Proposal for describing new taxa in Aspergillus and their teleomorphs
The taxonomy of Aspergillus has evolved from a simple morphological species concept in which morphological characters of the conidiophores and conidia together with colony colours and patterns were used, into a polyphasic approach with strong molecular and biochemical characters. This means that the traditional rules following the Botanical Code are insufficient. For the comparison with newly proposed species dried herbarium specimens of holotypes or iconotypes are not suitable anymore.

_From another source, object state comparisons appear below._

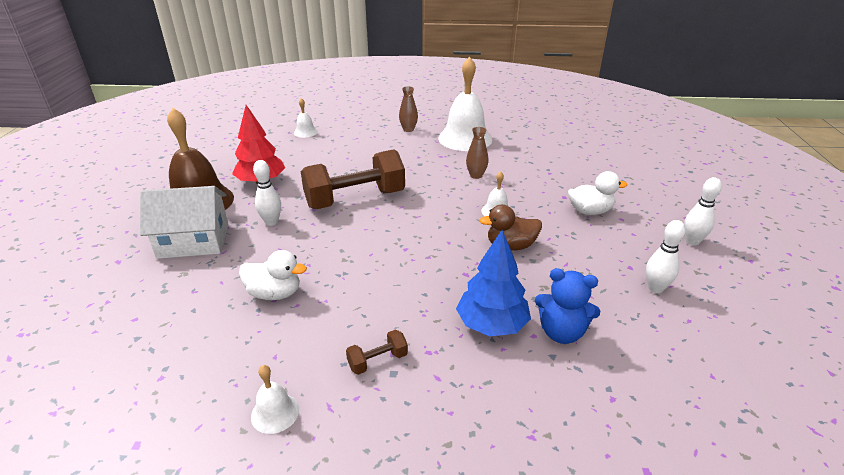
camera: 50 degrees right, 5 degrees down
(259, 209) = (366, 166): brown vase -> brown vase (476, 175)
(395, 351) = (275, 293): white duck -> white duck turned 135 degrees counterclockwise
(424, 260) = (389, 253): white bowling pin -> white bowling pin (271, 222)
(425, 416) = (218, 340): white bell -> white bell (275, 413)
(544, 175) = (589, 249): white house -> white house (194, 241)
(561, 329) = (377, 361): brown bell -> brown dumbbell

The following procedure is proposed:
For species descriptions, a polyphasic approach is preferred including morphological, physiological, molecular and/or ecological data
Type cultures of new Aspergillus and teleomorph species should be deposited in at least two international recognised culture collections
Type cultures should be available directly after the description has been published. If type cultures are not available for the scientific community within six months after the description the species will be considered invalid
Latin descriptions can be short indicating differences with related taxa
Good morphological and physiological descriptions are essential
Media used for the description should be Malt and Czapek based and exact formulations indicated
The new species name should be registered at MycoBank (see www.Mycobank.org)
Sequence data should be deposited in recognised genetic databases
The following procedure was extensively discussed at the International workshop “Aspergillus systematics in the genomics era” (Utrecht, 12-14 April 2007) and agreed upon with general consensus (Samson et al. 2007).